An exemplary representation of a clusters database 15 having two C Minor clusters and two C Major clusters is depicted in FIG. 4 by chart 108. Preferably, each of the four clusters is composed of multiple reference audio files 22. Each cluster is stored as a separate database row 40 with the following columns: Generated Cluster Number 42, Root Key 44, and Average Note Strength Profile for Cluster 46 (average C note strength, average C# note strength, etc.)—having as many columns as required to account for necessary notes in the cluster The note strength profiles 26 may be obtained via the note strength algorithm 18.

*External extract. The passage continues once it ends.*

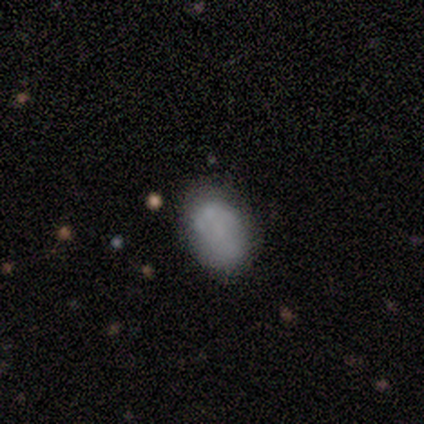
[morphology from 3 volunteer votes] smooth 33% (tied), featured or disk 33% (tied), star or artifact 33% (tied). Down the decision tree: how rounded — in between (100%); merging — none (100%).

A prediction sequence based on this Clusters embodiment is shown in FIG. 5. First, in step 112, a musical composition 38 is analyzed to determine its note strength 34, via the note strength algorithm 18. In step 114 the correlation between the note strength 34 and the average note strength profiles for every cluster row in the clusters database 15 is calculated—one correlation calculation for each cluster in the clusters database 15. The predicted musical key result is returned by querying the clusters database 15 for the cluster with the highest correlation between its average note strength profile and the note strength of the musical composition 34, as shown in step 116. Finally, in step 118, a musical key is predicted/detected, the predicted key being the root key 24 associated with the cluster having the highest correlation to the note strength of the musical composition 34. An example of the results returned via this process is shown by chart 120. Specifically, in this illustration the predicted musical key is C Minor according to the 0.97 correlation with the first C Minor cluster 99.
It should also be noted that the association algorithm 16 (whether via a Bayesian technique, Clusters technique, or other) can not only provide/predict the musical key with the highest probability or correlation to that of the musical composition 38 but also provide information about the probability or correlation for all other keys. In other words, the present invention can predict the likelihood of each possible key being the actual key of the musical composition 38.

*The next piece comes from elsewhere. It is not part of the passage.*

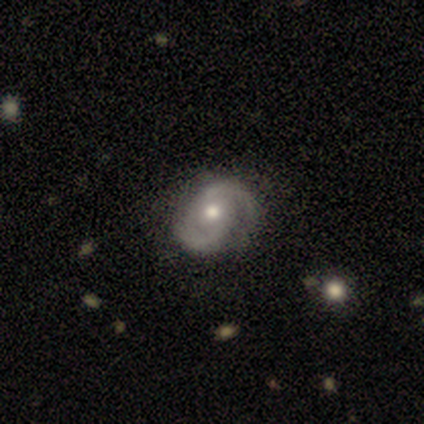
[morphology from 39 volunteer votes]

Further, and once again independent of the particular technique employed, the operation of the musical key estimation system 12 can be described, in part, as generating a plurality of prospect values and using the prospect values to predict musical key information about the musical composition 38. Specifically, each distinct prospect value relates the note strength of the musical composition 34 to a distinct note strength profile of a musical work 26 (or group of musical works 26 as in the clusters method or the Naïve Bayes model). By evaluating the prospect values, the musical key estimation system 12 can select a candidate note strength profile (one particular note strength profile) from the plurality of note strength profiles 26 or grouped note strength profiles. The candidate note strength profile selected having a prospect value within an indicator range. The indicator range defining some metric, e.g. highest correlation between the note strength and note strength profile or lowest correlation. The musical key estimation system 12 then provides the root key 24 corresponding to the candidate note strength profile as the output or result.
Moreover, as the association algorithm 16 can employ techniques to predict/detect the musical key of the composition 38, the present invention also allows the results of the different techniques to be compared using a lift chart—a measure of the effectiveness of a predictive model calculated as the ration between the results obtained with and without the predictive model. Thus, when different association algorithms 16 (using different techniques) are more accurate that than others, the present invention can determine which techniques (or more precisely which association algorithm 16 using a specific technique) is more accurate and base the prediction of the most effective technique.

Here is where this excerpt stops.